Two passages in Scriptures support this claim:
Genesis 3:15 and Luke 1:28.
Genesis 3:15 mentions that “enmity” would be placed between the serpent and “the Woman”. Sin of any kind is subjection to Satan, and if “the Woman”, interpreted by the Church as Mary, was to have nothing in common with him, she had to be sinless.
In Luke 1:28, the angel calls Mary “full of Grace” pointing to the fact that she had never lacked grace.
Throughout the centuries, several were the antagonists and protagonists of this doctrine. There were saints and sages on both sides of the debate. In the thirteenth century, Venerable Duns Scotus was one of the most brilliant advocates of the doctrine of the Immaculate Conception. His is the beautiful argument that if Our Lord Jesus, as God, was capable of exempting his Mother from the original stain, He would certainly, as a loving Son, have done it.
In 1598 Pope St.

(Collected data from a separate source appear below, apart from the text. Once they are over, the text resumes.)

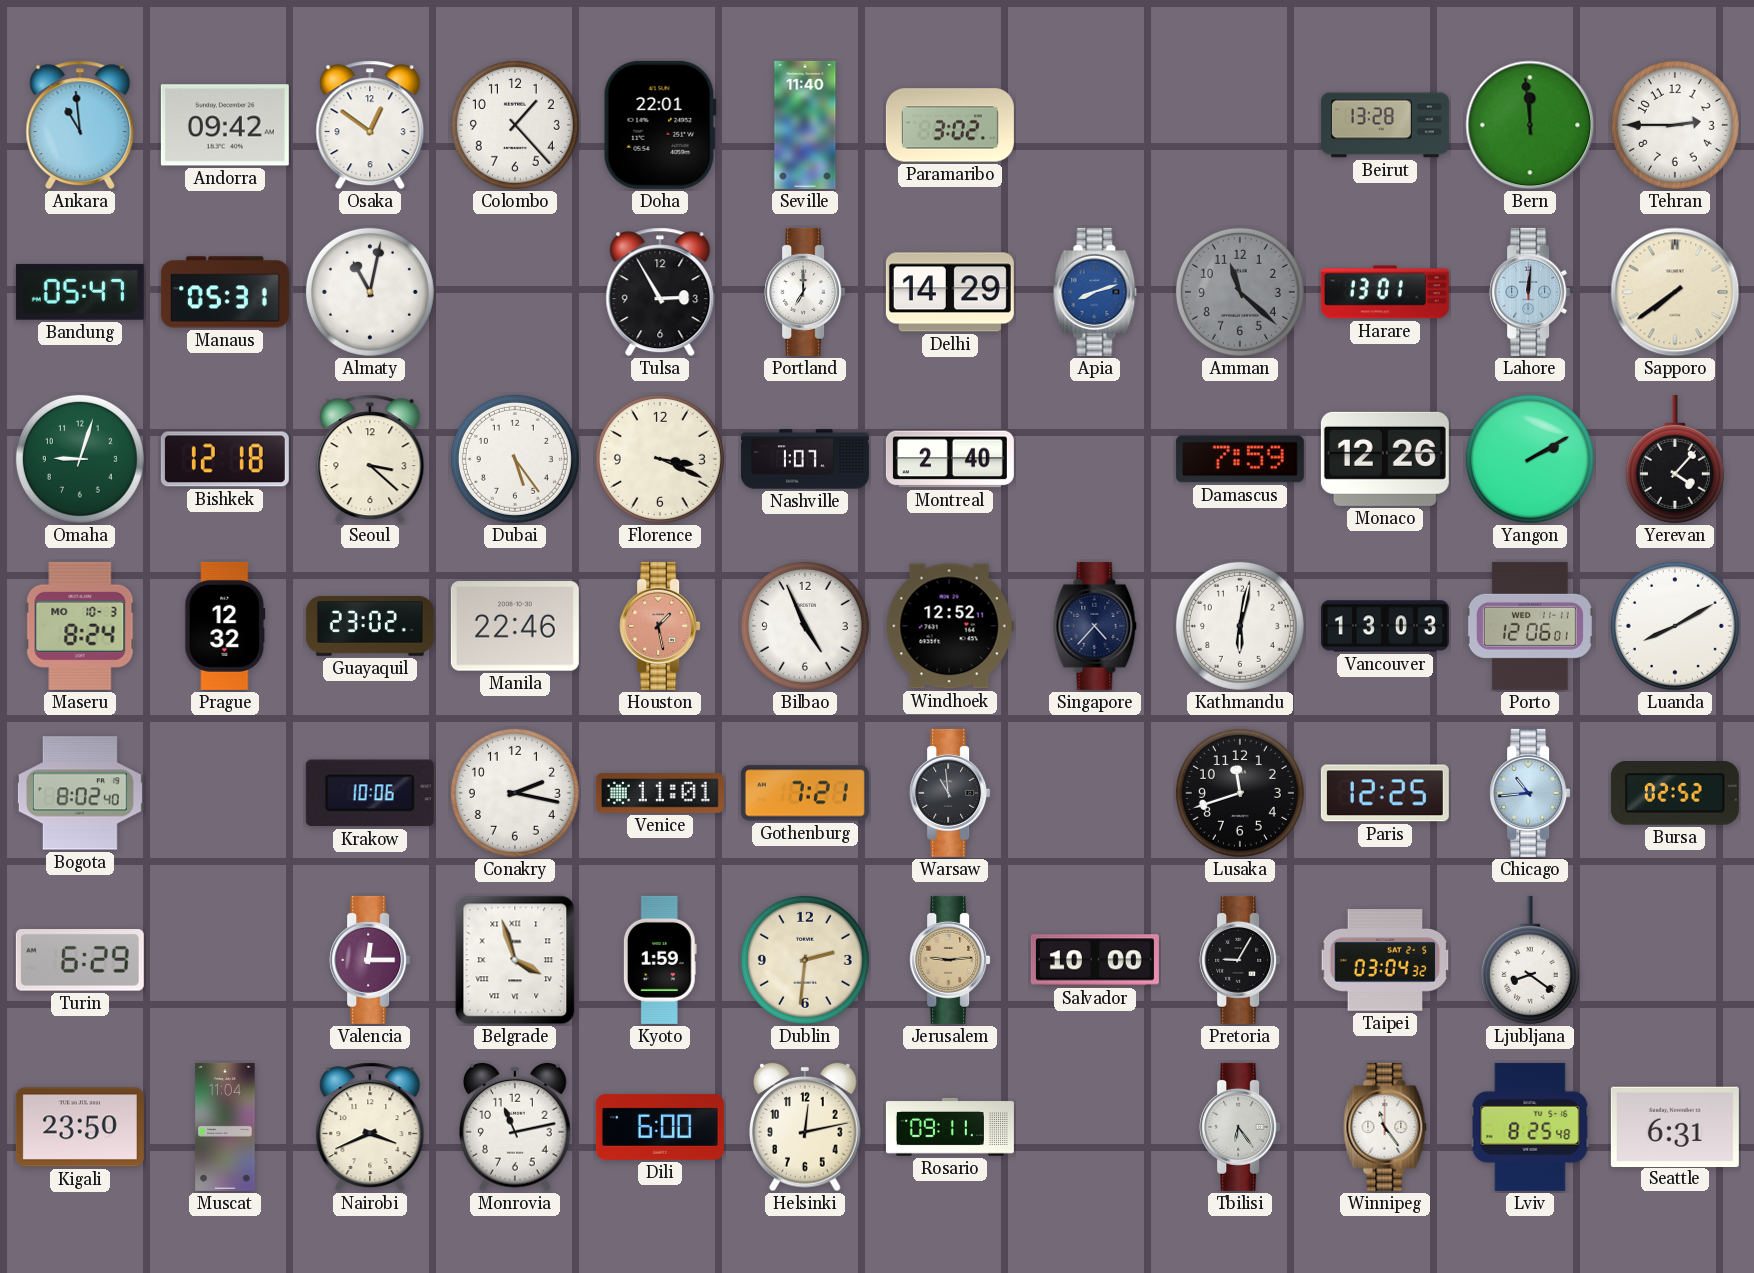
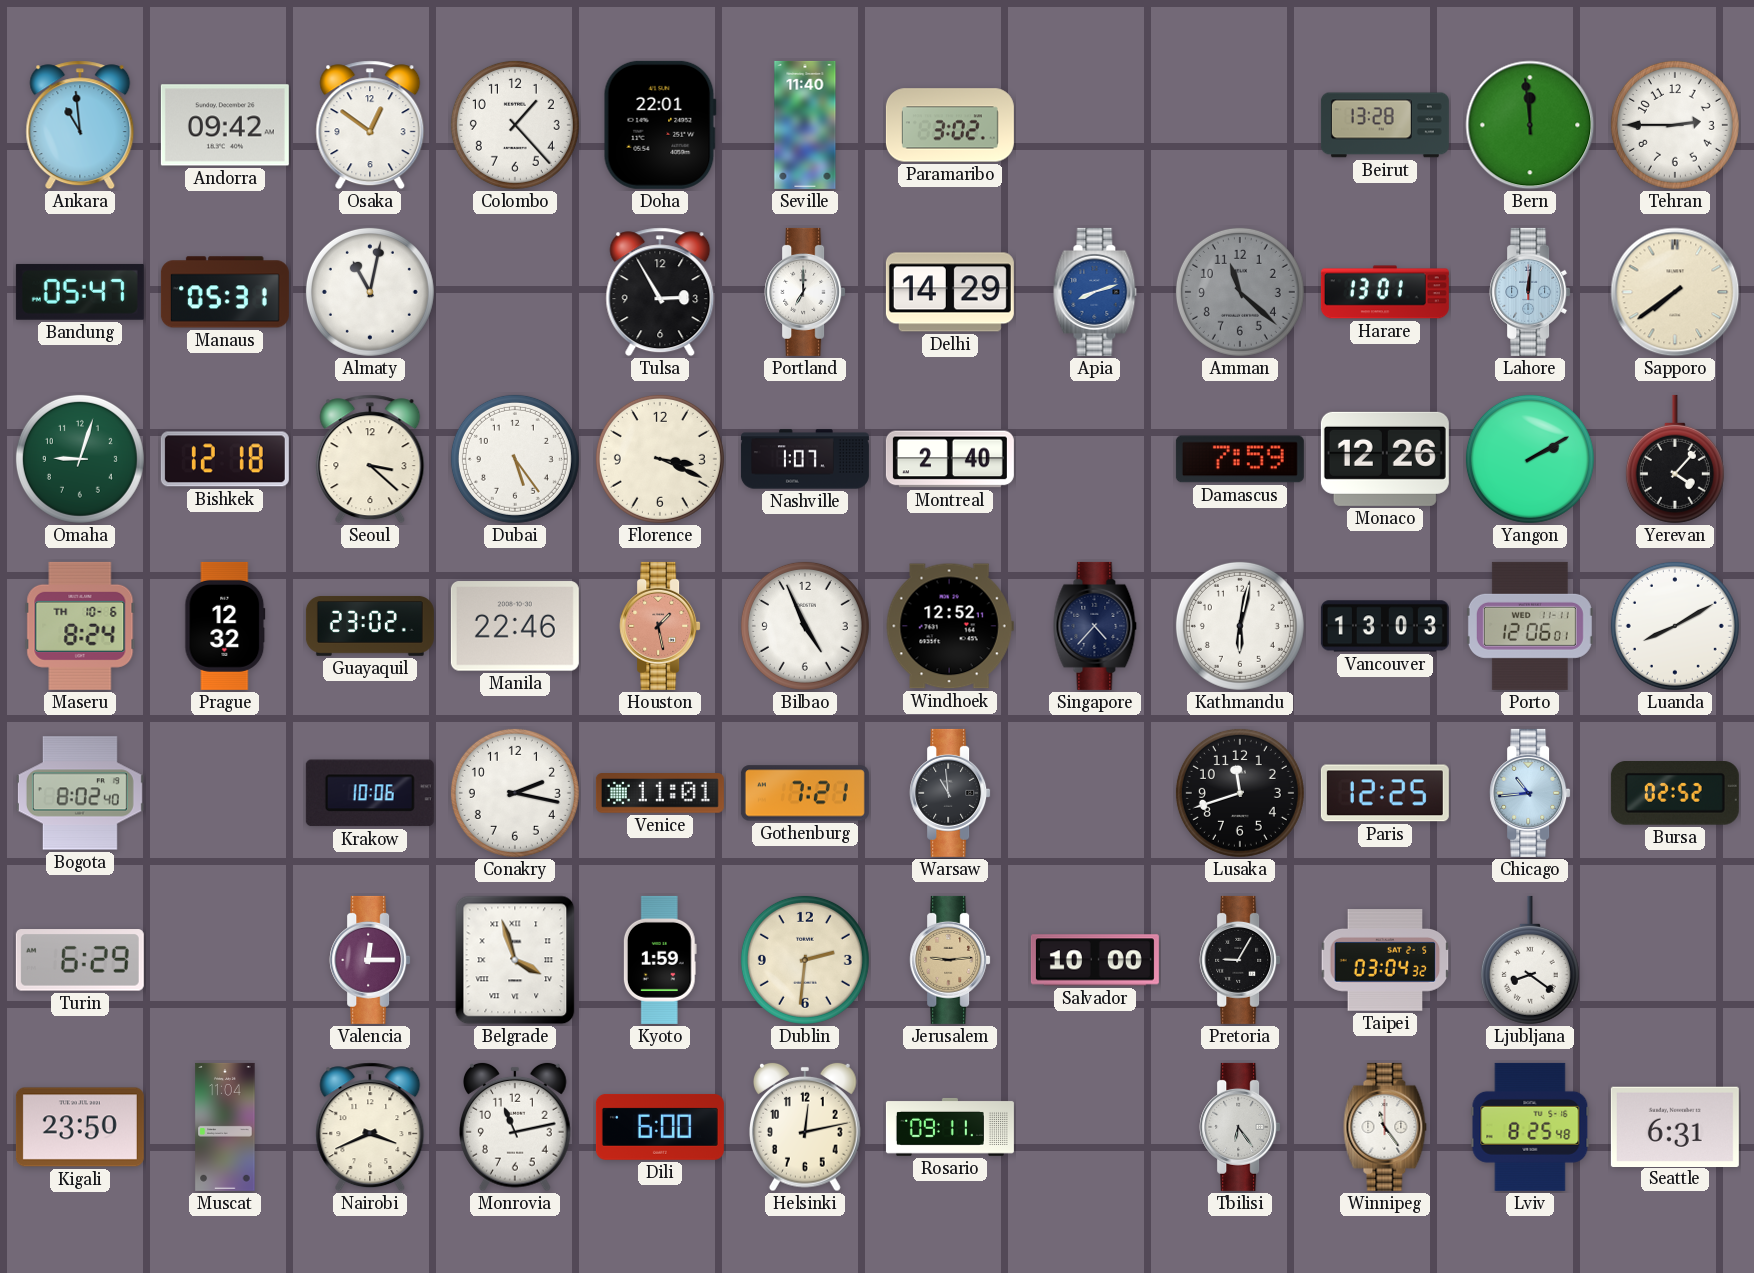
Maseru date: MO 10-3 -> TH 10-6
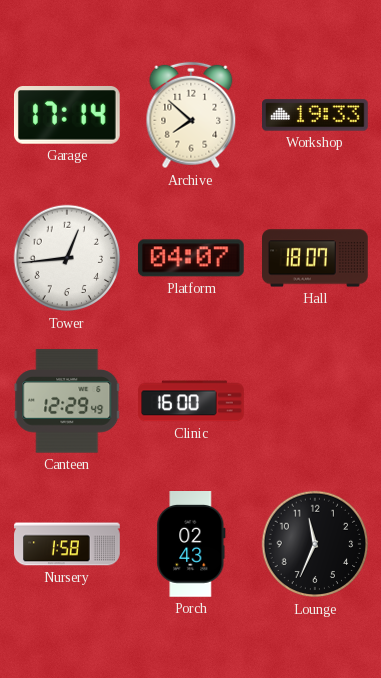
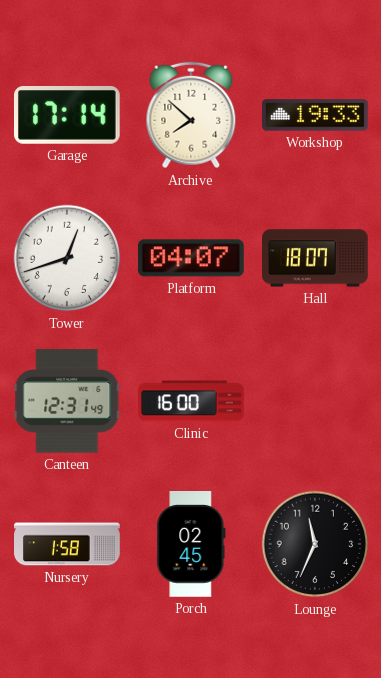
Tower: 12:44 -> 12:42
Canteen: 12:29 -> 12:31
Porch: 02:43 -> 02:45
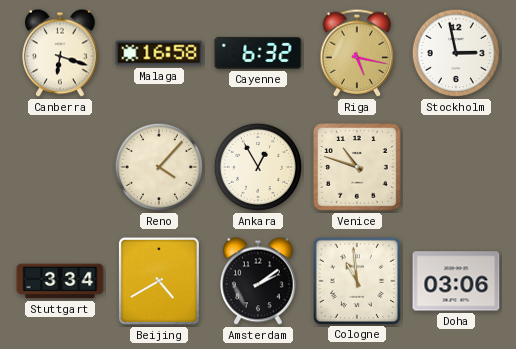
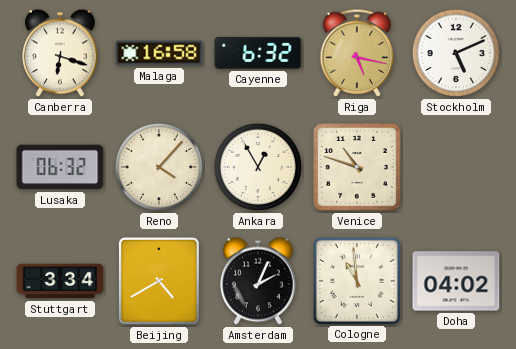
Stockholm: 2:58 -> 5:11
Lusaka: none -> 06:32
Amsterdam: 2:09 -> 2:04
Doha: 03:06 -> 04:02
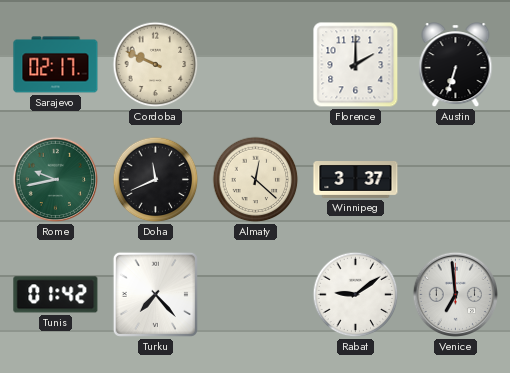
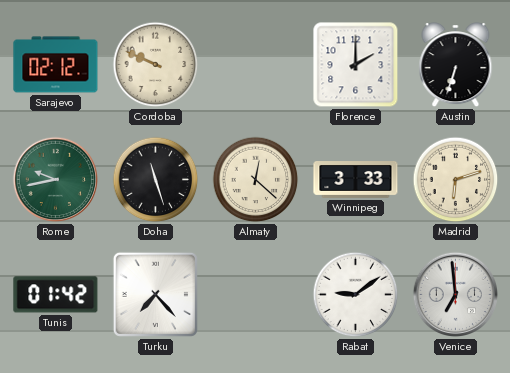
Sarajevo: 02:17 -> 02:12
Doha: 11:41 -> 11:27
Winnipeg: 3:37 -> 3:33
Madrid: none -> 6:12
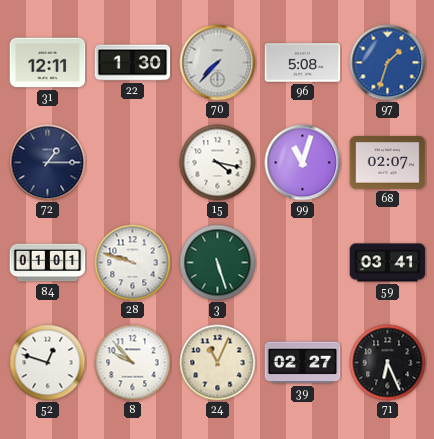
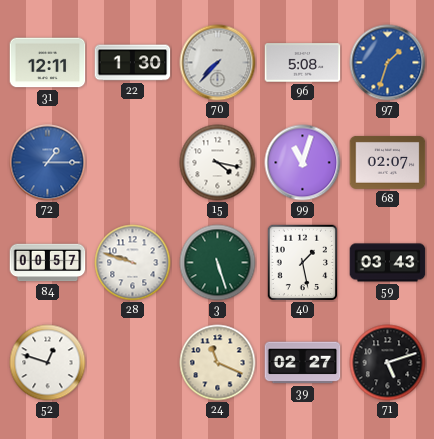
72 dial: navy -> blue
84: 01:01 -> 00:57
40: none -> 1:28
59: 03:41 -> 03:43
8: 9:53 -> none
24: 11:04 -> 11:19
71: 6:26 -> 5:12
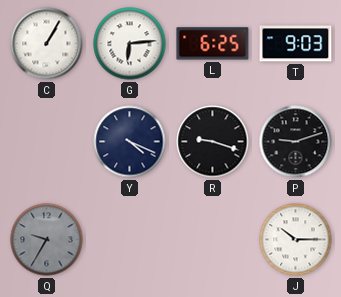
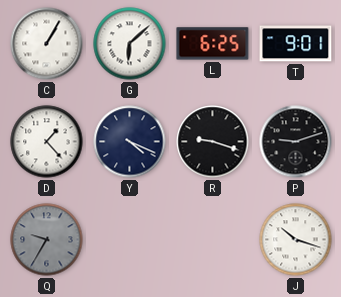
G: 6:14 -> 6:08
T: 9:03 -> 9:01
D: none -> 1:23
J: 10:15 -> 10:18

Pius V included the feast of the Immaculate Conception in the Roman breviary. In 1846 the Sixth Provincial Council of Baltimore declared Mary Immaculate patroness of the United States.
But it was only in 1854 that Blessed Pope Pius IX solemnly proclaimed, as Church Dogma, the doctrine that Mary was, indeed, exempt from original sin and immaculately conceived.
In 1858 in Lourdes, in the final apparition to young Bernadette Soubirous, Our Lady electrified the world when she said, “I am the Immaculate Conception”, thus echoing Blessed Pius IX’s infallible declaration.